• _Exercise input_
'''
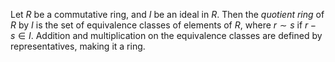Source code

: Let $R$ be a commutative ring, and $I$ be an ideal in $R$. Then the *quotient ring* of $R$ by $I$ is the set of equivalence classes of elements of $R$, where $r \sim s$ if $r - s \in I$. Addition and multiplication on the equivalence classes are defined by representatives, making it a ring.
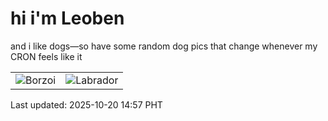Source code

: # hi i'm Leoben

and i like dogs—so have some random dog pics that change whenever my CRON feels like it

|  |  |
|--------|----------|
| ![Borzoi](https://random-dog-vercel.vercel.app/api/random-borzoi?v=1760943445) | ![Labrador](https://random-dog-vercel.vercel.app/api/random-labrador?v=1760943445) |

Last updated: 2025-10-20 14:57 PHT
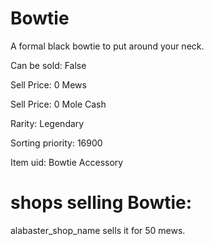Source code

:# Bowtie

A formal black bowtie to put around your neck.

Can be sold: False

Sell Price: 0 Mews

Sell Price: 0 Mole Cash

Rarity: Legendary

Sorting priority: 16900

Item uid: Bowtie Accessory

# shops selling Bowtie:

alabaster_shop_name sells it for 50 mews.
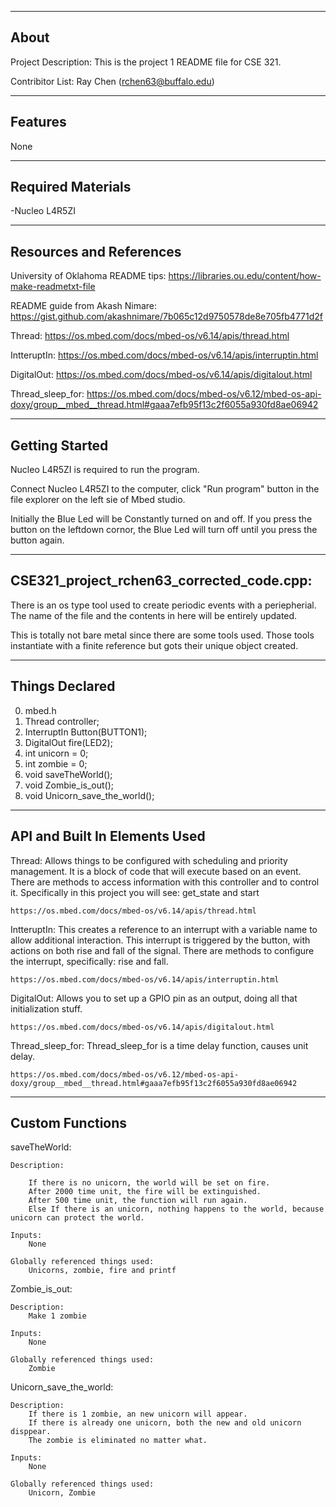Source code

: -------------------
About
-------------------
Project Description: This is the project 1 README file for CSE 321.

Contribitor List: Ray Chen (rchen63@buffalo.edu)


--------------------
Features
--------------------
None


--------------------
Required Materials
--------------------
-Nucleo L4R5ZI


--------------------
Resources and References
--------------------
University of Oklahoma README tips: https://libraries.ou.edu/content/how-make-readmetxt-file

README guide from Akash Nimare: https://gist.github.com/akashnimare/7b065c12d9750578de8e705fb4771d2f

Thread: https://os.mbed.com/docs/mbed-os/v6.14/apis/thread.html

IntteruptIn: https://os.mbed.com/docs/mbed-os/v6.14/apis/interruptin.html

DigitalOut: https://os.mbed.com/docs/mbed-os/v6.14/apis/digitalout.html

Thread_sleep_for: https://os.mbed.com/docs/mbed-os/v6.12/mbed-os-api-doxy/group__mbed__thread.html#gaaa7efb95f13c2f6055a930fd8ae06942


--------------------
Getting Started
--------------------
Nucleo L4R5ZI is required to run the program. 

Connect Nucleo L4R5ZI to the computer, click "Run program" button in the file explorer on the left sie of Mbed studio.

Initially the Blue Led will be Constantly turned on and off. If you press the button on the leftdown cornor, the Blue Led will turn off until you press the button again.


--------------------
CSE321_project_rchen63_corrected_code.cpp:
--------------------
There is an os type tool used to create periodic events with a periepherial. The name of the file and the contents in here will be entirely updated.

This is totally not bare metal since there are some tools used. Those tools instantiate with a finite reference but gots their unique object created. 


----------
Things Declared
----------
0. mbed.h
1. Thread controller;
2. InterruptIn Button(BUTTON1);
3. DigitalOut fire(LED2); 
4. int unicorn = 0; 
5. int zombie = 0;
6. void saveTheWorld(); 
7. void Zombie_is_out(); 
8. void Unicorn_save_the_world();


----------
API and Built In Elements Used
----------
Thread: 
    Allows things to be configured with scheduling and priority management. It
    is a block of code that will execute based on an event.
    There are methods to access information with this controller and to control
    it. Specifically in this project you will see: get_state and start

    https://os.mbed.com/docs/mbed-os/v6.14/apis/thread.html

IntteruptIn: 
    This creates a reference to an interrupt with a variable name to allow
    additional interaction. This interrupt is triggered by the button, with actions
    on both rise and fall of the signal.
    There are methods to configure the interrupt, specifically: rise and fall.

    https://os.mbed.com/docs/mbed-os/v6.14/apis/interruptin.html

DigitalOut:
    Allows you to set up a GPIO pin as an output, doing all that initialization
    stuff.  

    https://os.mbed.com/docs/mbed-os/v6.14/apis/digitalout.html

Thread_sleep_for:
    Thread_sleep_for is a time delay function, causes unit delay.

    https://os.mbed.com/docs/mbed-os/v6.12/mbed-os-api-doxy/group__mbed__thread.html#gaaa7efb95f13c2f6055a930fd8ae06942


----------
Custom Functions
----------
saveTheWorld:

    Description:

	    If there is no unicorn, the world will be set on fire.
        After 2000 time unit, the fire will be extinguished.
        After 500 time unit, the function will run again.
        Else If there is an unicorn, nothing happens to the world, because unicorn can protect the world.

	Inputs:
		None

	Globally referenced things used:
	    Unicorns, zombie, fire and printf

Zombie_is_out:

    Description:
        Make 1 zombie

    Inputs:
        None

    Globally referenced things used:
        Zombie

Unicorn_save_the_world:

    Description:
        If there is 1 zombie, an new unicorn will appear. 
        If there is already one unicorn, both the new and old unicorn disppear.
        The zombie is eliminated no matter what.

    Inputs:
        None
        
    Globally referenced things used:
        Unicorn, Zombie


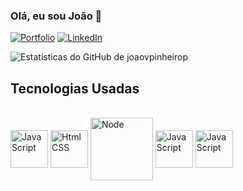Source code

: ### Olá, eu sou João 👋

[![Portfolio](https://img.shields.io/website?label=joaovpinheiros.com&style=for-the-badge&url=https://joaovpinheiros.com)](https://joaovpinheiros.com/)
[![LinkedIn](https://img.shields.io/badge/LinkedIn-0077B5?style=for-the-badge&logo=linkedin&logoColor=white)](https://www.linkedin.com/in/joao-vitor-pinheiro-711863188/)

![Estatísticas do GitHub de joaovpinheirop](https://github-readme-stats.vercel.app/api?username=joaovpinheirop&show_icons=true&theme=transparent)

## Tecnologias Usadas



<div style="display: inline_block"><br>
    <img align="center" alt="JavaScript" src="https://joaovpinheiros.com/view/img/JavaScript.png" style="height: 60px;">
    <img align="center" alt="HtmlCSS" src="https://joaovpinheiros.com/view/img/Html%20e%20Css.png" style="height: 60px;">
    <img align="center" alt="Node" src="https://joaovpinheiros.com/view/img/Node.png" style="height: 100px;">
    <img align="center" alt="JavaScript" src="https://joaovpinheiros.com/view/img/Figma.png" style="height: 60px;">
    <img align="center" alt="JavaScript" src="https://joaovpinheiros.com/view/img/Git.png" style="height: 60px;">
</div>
'''
Transcribe the records above exactly, leaving every picture out of the copy.

• _Answer to the problem_
Source code

: Let $R$ be a commutative ring, and $I$ be an ideal in $R$. Then the *quotient ring* of $R$ by $I$ is the set of equivalence classes of elements of $R$, where $r \sim s$ if $r - s \in I$. Addition and multiplication on the equivalence classes are defined by representatives, making it a ring.
Source code

: # hi i'm Leoben

and i like dogs—so have some random dog pics that change whenever my CRON feels like it

|  |  |
|--------|----------|
| ![Borzoi](https://random-dog-vercel.vercel.app/api/random-borzoi?v=1760943445) | ![Labrador](https://random-dog-vercel.vercel.app/api/random-labrador?v=1760943445) |

Last updated: 2025-10-20 14:57 PHT
Source code

:# Bowtie

A formal black bowtie to put around your neck.

Can be sold: False

Sell Price: 0 Mews

Sell Price: 0 Mole Cash

Rarity: Legendary

Sorting priority: 16900

Item uid: Bowtie Accessory

# shops selling Bowtie:

alabaster_shop_name sells it for 50 mews.
Source code

: -------------------
About
-------------------
Project Description: This is the project 1 README file for CSE 321.

Contribitor List: Ray Chen (rchen63@buffalo.edu)


--------------------
Features
--------------------
None


--------------------
Required Materials
--------------------
-Nucleo L4R5ZI


--------------------
Resources and References
--------------------
University of Oklahoma README tips: https://libraries.ou.edu/content/how-make-readmetxt-file

README guide from Akash Nimare: https://gist.github.com/akashnimare/7b065c12d9750578de8e705fb4771d2f

Thread: https://os.mbed.com/docs/mbed-os/v6.14/apis/thread.html

IntteruptIn: https://os.mbed.com/docs/mbed-os/v6.14/apis/interruptin.html

DigitalOut: https://os.mbed.com/docs/mbed-os/v6.14/apis/digitalout.html

Thread_sleep_for: https://os.mbed.com/docs/mbed-os/v6.12/mbed-os-api-doxy/group__mbed__thread.html#gaaa7efb95f13c2f6055a930fd8ae06942


--------------------
Getting Started
--------------------
Nucleo L4R5ZI is required to run the program. 

Connect Nucleo L4R5ZI to the computer, click "Run program" button in the file explorer on the left sie of Mbed studio.

Initially the Blue Led will be Constantly turned on and off. If you press the button on the leftdown cornor, the Blue Led will turn off until you press the button again.


--------------------
CSE321_project_rchen63_corrected_code.cpp:
--------------------
There is an os type tool used to create periodic events with a periepherial. The name of the file and the contents in here will be entirely updated.

This is totally not bare metal since there are some tools used. Those tools instantiate with a finite reference but gots their unique object created. 


----------
Things Declared
----------
0. mbed.h
1. Thread controller;
2. InterruptIn Button(BUTTON1);
3. DigitalOut fire(LED2); 
4. int unicorn = 0; 
5. int zombie = 0;
6. void saveTheWorld(); 
7. void Zombie_is_out(); 
8. void Unicorn_save_the_world();


----------
API and Built In Elements Used
----------
Thread: 
    Allows things to be configured with scheduling and priority management. It
    is a block of code that will execute based on an event.
    There are methods to access information with this controller and to control
    it. Specifically in this project you will see: get_state and start

    https://os.mbed.com/docs/mbed-os/v6.14/apis/thread.html

IntteruptIn: 
    This creates a reference to an interrupt with a variable name to allow
    additional interaction. This interrupt is triggered by the button, with actions
    on both rise and fall of the signal.
    There are methods to configure the interrupt, specifically: rise and fall.

    https://os.mbed.com/docs/mbed-os/v6.14/apis/interruptin.html

DigitalOut:
    Allows you to set up a GPIO pin as an output, doing all that initialization
    stuff.  

    https://os.mbed.com/docs/mbed-os/v6.14/apis/digitalout.html

Thread_sleep_for:
    Thread_sleep_for is a time delay function, causes unit delay.

    https://os.mbed.com/docs/mbed-os/v6.12/mbed-os-api-doxy/group__mbed__thread.html#gaaa7efb95f13c2f6055a930fd8ae06942


----------
Custom Functions
----------
saveTheWorld:

    Description:

	    If there is no unicorn, the world will be set on fire.
        After 2000 time unit, the fire will be extinguished.
        After 500 time unit, the function will run again.
        Else If there is an unicorn, nothing happens to the world, because unicorn can protect the world.

	Inputs:
		None

	Globally referenced things used:
	    Unicorns, zombie, fire and printf

Zombie_is_out:

    Description:
        Make 1 zombie

    Inputs:
        None

    Globally referenced things used:
        Zombie

Unicorn_save_the_world:

    Description:
        If there is 1 zombie, an new unicorn will appear. 
        If there is already one unicorn, both the new and old unicorn disppear.
        The zombie is eliminated no matter what.

    Inputs:
        None
        
    Globally referenced things used:
        Unicorn, Zombie


Source code

: ### Olá, eu sou João 👋

[![Portfolio](https://img.shields.io/website?label=joaovpinheiros.com&style=for-the-badge&url=https://joaovpinheiros.com)](https://joaovpinheiros.com/)
[![LinkedIn](https://img.shields.io/badge/LinkedIn-0077B5?style=for-the-badge&logo=linkedin&logoColor=white)](https://www.linkedin.com/in/joao-vitor-pinheiro-711863188/)

![Estatísticas do GitHub de joaovpinheirop](https://github-readme-stats.vercel.app/api?username=joaovpinheirop&show_icons=true&theme=transparent)

## Tecnologias Usadas



<div style="display: inline_block"><br>
    <img align="center" alt="JavaScript" src="https://joaovpinheiros.com/view/img/JavaScript.png" style="height: 60px;">
    <img align="center" alt="HtmlCSS" src="https://joaovpinheiros.com/view/img/Html%20e%20Css.png" style="height: 60px;">
    <img align="center" alt="Node" src="https://joaovpinheiros.com/view/img/Node.png" style="height: 100px;">
    <img align="center" alt="JavaScript" src="https://joaovpinheiros.com/view/img/Figma.png" style="height: 60px;">
    <img align="center" alt="JavaScript" src="https://joaovpinheiros.com/view/img/Git.png" style="height: 60px;">
</div>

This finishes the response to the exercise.